I went online, and the only type of report that was similar was a vehicle vandalism report, and provided examples such as your car was #Keyed or some glass was broken.Make no mistake about it, this wasn't #FUCKINGVandalism, this was an attempt to #SeverlyInjureMyFamily.
So we now live in a city, where Mayor's can go around intimidating people with guns into filing false police reports and #AndNothingHappens. Someone can try to hurt my pregnant wife and small son, and #NothingHappens. But if John Creeden post an unflattering #FacebookPicture of the Mayor's #AllegedFloozy, they send in the #FuckingFRPDBrass. This city is an #AbsoluteFuckingJoke.
The post was followed up with an update saying that the Fall River police had voided Silvia’s online complaint and that they had taken a proper complaint in person. Silvia confirmed the incident to me by text.
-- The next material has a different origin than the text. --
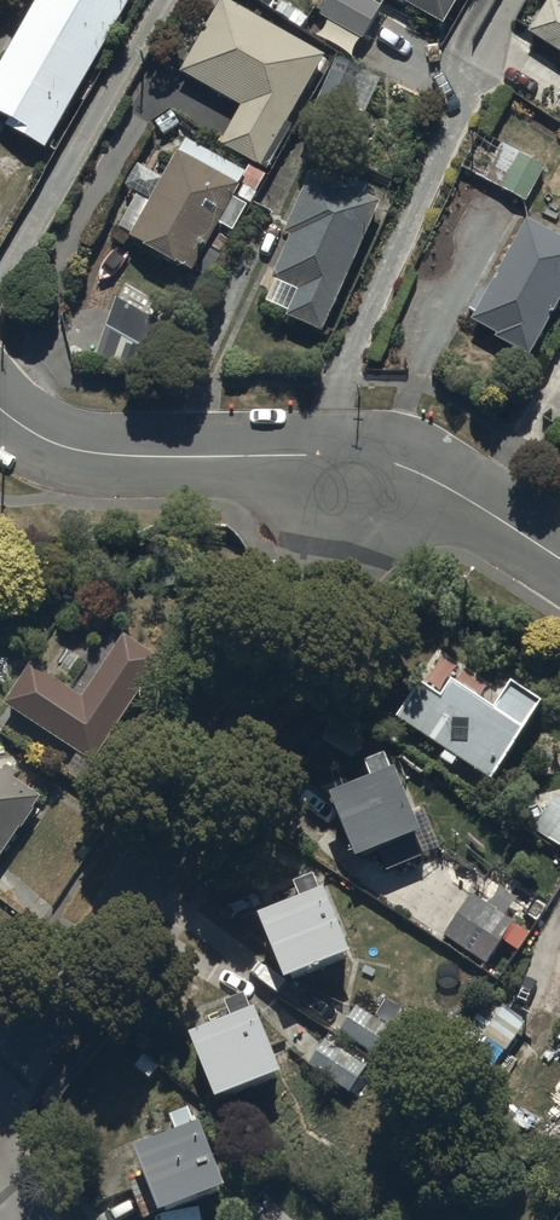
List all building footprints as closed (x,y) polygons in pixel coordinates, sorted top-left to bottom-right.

City Councilor Raymond Mitchell is also now calling for another investigation into the mayor after new windows seemingly appeared on the sixth floor of Government Center without any payment made or contract signed.
Throughout these ordeals, Mayor Flanagan has declared time and again that he will continue on in the role as mayor and he plans to win the recall vote. Flanagan categorizes the recall as a minority trying to usurp the rule of the majority and his lawyer is attempting to secure an injunction against the recall vote being held.
The recall vote will be held in December, but the shenanigans show no signs of stopping. Get your popcorn ready.